Danıştay 6. Dairesi E: 1991/89 K: 1991/1834 T: 25/09/1991

İnşaat ruhsatının dayanağını oluşturan mevzi imar planı ile tanınan yapılaşma hakkının çevre düzeni imar planına aykırılığı söz konusu ise de revizyon imar planında yer alan kazanılmış hakka ilişkin plan kararı karşısında bodrum kat seviyesinde durdurulan yapının ruhsat çerçevesinde tamamlanması gerektiği

Dava, taşınmazla ilgili olarak düzenlenen imar durumu belgesinin, parselle ilgili inşaat ruhsatının, inşaata ilişkin proje ile 13.3.1990 gününe kadar mevzuata aykırı olarak düzenlenmiş inşaat ruhsatlarının müktesep hak olarak kabulü yolundaki Belediye Meclisi kararının iptalleri dileğiyle açılmış, İdare Mahkemesince; her ölçekteki imar planlarının kendisinden üstü ölçekteki imar planlarına uygun olmak zorunda olduğu, bu nedenle 1/25.000 ölçekli Çevre Düzeni planında öngörülen yapılaşma koşullarına aykırı olarak; daha fazla yapılaşmaya olanak veren planlama kararlarının hukuka aykırı bulunduğu, olayda Çevre Düzeni planında öngörülen yapılaşma olanağından farklı ve daha fazla yapılaşmaya olanak veren uygulama imar planı kararlarının ve bu plan esas alınarak düzenlenen imar durum belgesi ve inşaat ruhsatının da dayanaktan yoksun bulunduğunun anlaşıldığı, öte yandan inşaat ruhsatı konusunda kazanılmış haktan söz edilebilmesi için, ruhsat uyarınca yapının tamamının bitirilmiş olması gerektiği, inşaatın devam etmesi halinde ise ancak ruhsatın dayanağının kalktığı ana kadar ulaştığı seviyenin kazanılmış hak olarak kabul edilebileceği, bu nedenle belirli bir tarih esas alınarak yapıların bitip bitmediği ya da inşaatın ulaştığı seviye dikkate alınmadan, bu tarihten önce alınmış ruhsatların müktesep hak olarak kabulü yolundaki Belediye Meclisi kararında da isabet bulunmadığı, bu durumda dosyada bulunan Sulh Hukuk Mahkemesi kararından yapının henüz hafriyat safhasında olduğu, inşaatına başlanılmadığı anlaşıldığından parselle ilgili ruhsatın kazanılmış hak olarak kabulüne olanak bulunmadığı, gerekçesiyle dava konusu işlemler iptal edilmiş, karar davalı belediye başkanlığı ile davalı idare yanında müdahil tarafından temyiz edilmiştir.
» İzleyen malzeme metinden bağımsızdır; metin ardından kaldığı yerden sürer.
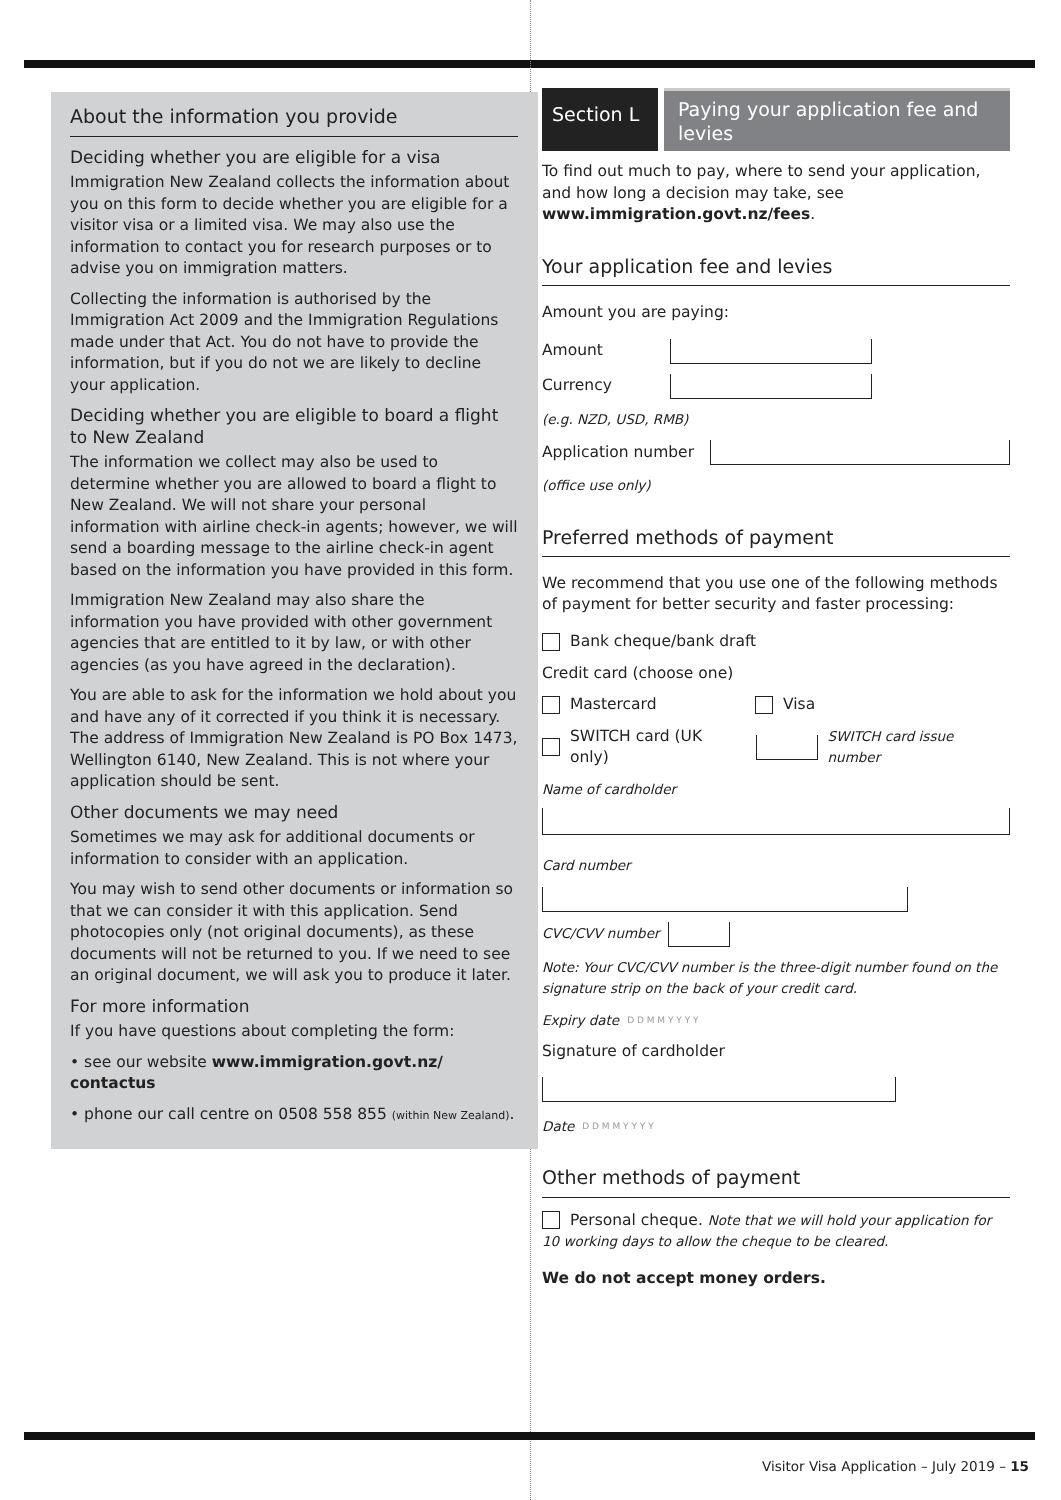About the information you provide
Deciding whether you are eligible for a visa
Immigration New Zealand collects the information about you on this form to decide whether you are eligible for a visitor visa or a limited visa. We may also use the information to contact you for research purposes or to advise you on immigration matters.
Collecting the information is authorised by the Immigration Act 2009 and the Immigration Regulations made under that Act. You do not have to provide the information, but if you do not we are likely to decline your application.
Deciding whether you are eligible to board a flight to New Zealand
The information we collect may also be used to determine whether you are allowed to board a flight to New Zealand. We will not share your personal information with airline check-in agents; however, we will send a boarding message to the airline check-in agent based on the information you have provided in this form.
Immigration New Zealand may also share the information you have provided with other government agencies that are entitled to it by law, or with other agencies (as you have agreed in the declaration).
You are able to ask for the information we hold about you and have any of it corrected if you think it is necessary. The address of Immigration New Zealand is PO Box 1473, Wellington 6140, New Zealand. This is not where your application should be sent.
Other documents we may need
Sometimes we may ask for additional documents or information to consider with an application.
You may wish to send other documents or information so that we can consider it with this application. Send photocopies only (not original documents), as these documents will not be returned to you. If we need to see an original document, we will ask you to produce it later.
For more information
If you have questions about completing the form:
• see our website www.immigration.govt.nz/ contactus
• phone our call centre on 0508 558 855 (within New Zealand).
Section L
Paying your application fee and levies
To find out much to pay, where to send your application, and how long a decision may take, see www.immigration.govt.nz/fees.
Your application fee and levies
Amount you are paying:
Amount
Currency
(e.g. NZD, USD, RMB)
Application number
(office use only)
Preferred methods of payment
We recommend that you use one of the following methods of payment for better security and faster processing:
Bank cheque/bank draft
Credit card (choose one)
Mastercard Visa
SWITCH card (UK only)
SWITCH card issue number
Name of cardholder
Card number
CVC/CVV number
Note: Your CVC/CVV number is the three-digit number found on the signature strip on the back of your credit card.
Expiry date D D M M Y Y Y Y
Signature of cardholder
Date D D M M Y Y Y Y
Other methods of payment
Personal cheque. Note that we will hold your application for 10 working days to allow the cheque to be cleared.
We do not accept money orders.
Visitor Visa Application – July 2019 – 15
Olayda, 26.5.1981/tarihinde onanan 1/25.000 ölçekli Serik-Manavgat Alanya Çevre Düzeni nazım imar planında turistik tesisler için TAKS: 0.18, KAKS:0.90 yapılaşma koşulları öngörülmesine karşın Belediye Başkanlığınca onanan 1/1000 ölçekli mevzi imar planlarında bu koşullara aykırı olarak TAK:0.28, KAK:100 emsallerinin uygulandığı, bu yapılaşma koşullarında bir turistik tesisler dokusunun ortaya çıktığı, aynı koşullarda yapılaşma olanağının dava konusu 467 parsele de sağlandığı, ancak davacının şikayeti üzerine Bayındırlık ve İskan Müdürlüğünün bundan böyle 1/1000 ölçekli imar planlarının 1/25000 ölçekli plan kararlarına uyumlu olmasının istendiği, 13.3.1990 günlü belediye meclisi kararı ile bu istemin kabul edildiği, ancak aynı kararda o güne kadar verilmiş ruhsatların kazanılmış hak olduğunun karara bağlandığı, bu gelişmeler üzerine de müdahilin maliki olduğu yapının 16.3.1990 gününde bodrum katta dilatasyon kadar olan kısmın kalıbı çakılmış durumda mühürlendiği temyiz dosyasının incelenmesinden anlaşılmaktadır.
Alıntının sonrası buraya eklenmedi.